→ **What is being asked**
Please set down only the lines running from the one with "Die Schweizer Budget" through the last line of the entries, exactly as written and without any pictures.

--- Provided material ---

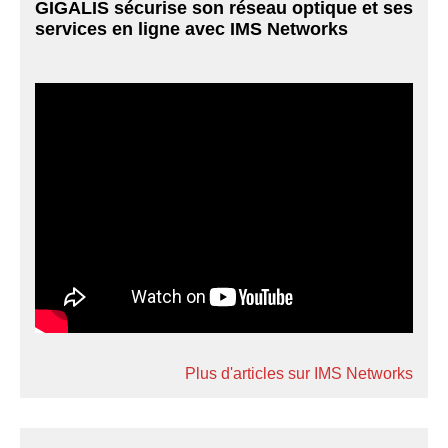
GIGALIS sécurise son réseau optique et ses
services en ligne avec IMS Networks
Plus d'articles sur IMS Networks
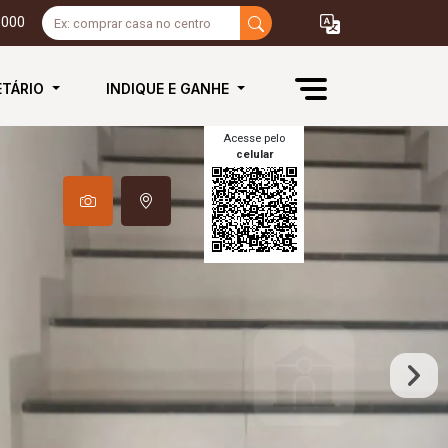
3000
ETÁRIO
INDIQUE E GANHE
Acesse pelo
celular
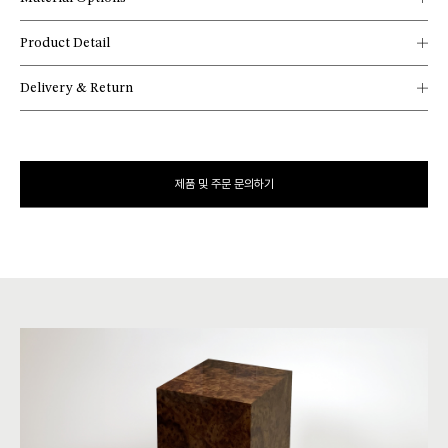
Product Detail
Delivery & Return
제품 및 주문 문의하기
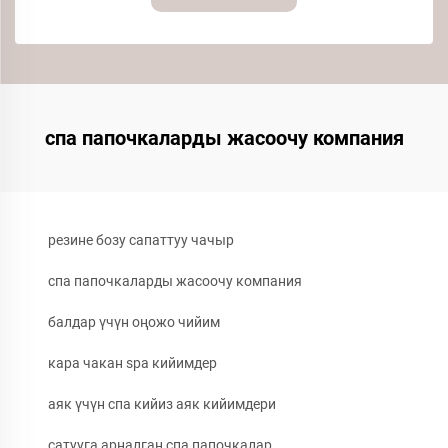
спа папочкаларды жасоочу компания
резине бозу сапаттуу чачыр
спа папочкаларды жасоочу компания
балдар үчүн оңожо чийим
кара чакан spa кийимдер
аяк үчүн спа кийиз аяк кийимдери
сатууга арналган спа папочкалар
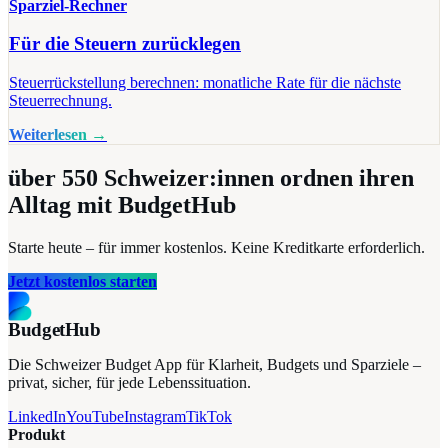
Sparziel-Rechner
Für die Steuern zurücklegen
Steuerrückstellung berechnen: monatliche Rate für die nächste
Steuerrechnung.
Weiterlesen →
über 550
Schweizer:innen ordnen ihren
Alltag mit BudgetHub
Starte heute – für immer kostenlos. Keine Kreditkarte erforderlich.
Jetzt kostenlos starten
BudgetHub
Die Schweizer Budget App für Klarheit, Budgets und Sparziele –
privat, sicher, für jede Lebenssituation.
LinkedIn
YouTube
Instagram
TikTok
Produkt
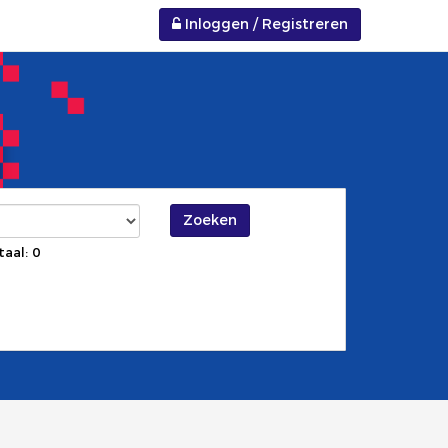
Inloggen / Registreren
Zoeken
taal: 0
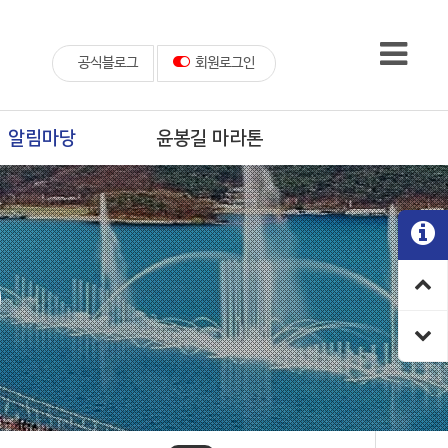
공식블로그
회원로그인
알림마당
윤봉길 마라톤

---

→ **Result of this exercise**
Die Schweizer Budget App für Klarheit, Budgets und Sparziele –
privat, sicher, für jede Lebenssituation.
LinkedIn
YouTube
Instagram
TikTok
Produkt
Inloggen / Registreren
Zoeken
taal: 0
공식블로그
회원로그인
알림마당
윤봉길 마라톤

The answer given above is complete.